**Task requirements**
1 > In the pull request on the FP8 Blackwell GEMM template, translate this sentence into Spanish: "This diff also adds a benchmark for the scaled Blackwell persistent + TMA template to TritonBench fp8_gemm."
2 > Reproduce the part of the pull request that starts with "In addition, note" and goes on through "a subsequent diff.".

[Inductor][Triton][FP8] Add a Blackwell-specific scaled persistent + TMA template for GEMMs by jananisriram · Pull Request #163147 · pytorch/pytorch

jananisriram · 2025-09-17T06:19:17Z

Summary:
X-link: meta-pytorch/tritonbench#432

Add a Blackwell-specific scaled persistent + TMA Triton template to Inductor. This diff builds on D82515450 by adding a new set of mixins which inherit the scaling epilogue and add scaled persistent + TMA kwargs to the template.

This diff also adds a benchmark for the scaled Blackwell persistent + TMA template to TritonBench fp8_gemm.

Note that this diff is a minimal extension to the above diff; rather than adding a new kernel for the scaled version, we opted to simply extend the epilogue to account for scaling. This template is accurate for per-tensor and per-row scaling but may require modifications for other scaling modes, such as deepseek-style scaling, which apply scaling prior to the GEMM computation.

In addition, note that epilogue subtiling is currently unsupported for both the scaled and non-scaled Blackwell templates, and functionality will be added in a subsequent diff.

Test Plan:
Verified that the scaled Blackwell template adds the scaling epilogue to the generated Triton kernel by inspecting the Inductor-generated Triton kernel.

Benchmarking command:

TRITON_PRINT_AUTOTUNING=1 TORCHINDUCTOR_CACHE_DIR=~/personal/cache_dir_inductor TRITON_CACHE_DIR=~/personal/cache_dir_triton TRITON_ALWAYS_COMPILE=1 TORCH_LOGS=+inductor TORCHINDUCTOR_FORCE_DISABLE_CACHES=1 ENABLE_PERSISTENT_TMA_MATMUL=1 TORCHINDUCTOR_MAX_AUTOTUNE_GEMM=1 buck2 run mode/{opt,inplace} pytorch/tritonbench:run -c fbcode.nvcc_arch=b200a -c fbcode.enable_gpu_sections=true -c fbcode.platform010_cuda_version=12.8 -- --op fp8_gemm --only torch_fp8_gemm,blackwell_pt2_fp8_gemm --metrics tflops,accuracy --input-loader=/home/jananisriram/personal/fp8_shapes_testing.json --scaling_rowwise --output="/home/jananisriram/personal/fp8_shapes_testing_results.csv" --atol=1e-2 --rtol=0.5 2>&1 | tee ~/personal/fp8_shapes_testing.log

Rollback Plan:

Differential Revision: D82597111

cc @voznesenskym @penguinwu @EikanWang @jgong5 @Guobing-Chen @XiaobingSuper @zhuhaozhe @blzheng @wenzhe-nrv @jiayisunx @ipiszy @chenyang78 @kadeng @muchulee8 @amjames @chauhang @aakhundov @coconutruben

pytorch-bot · 2025-09-17T06:19:21Z

🔗 Helpful Links

🧪 See artifacts and rendered test results at hud.pytorch.org/pr/163147

📄 Preview Python docs built from this PR
📄 Preview C++ docs built from this PR
❓ Need help or want to give feedback on the CI? Visit the bot commands wiki

Note: Links to docs will display an error until the docs builds have been completed.

**Dataset extract**
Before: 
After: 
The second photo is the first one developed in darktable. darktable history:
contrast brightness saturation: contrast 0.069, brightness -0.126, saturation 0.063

**Exercise responses**
1 > Este diff también añade un benchmark para la plantilla escalada persistente + TMA de Blackwell a fp8_gemm de TritonBench.

2 >
In addition, note that epilogue subtiling is currently unsupported for both the scaled and non-scaled Blackwell templates, and functionality will be added in a subsequent diff.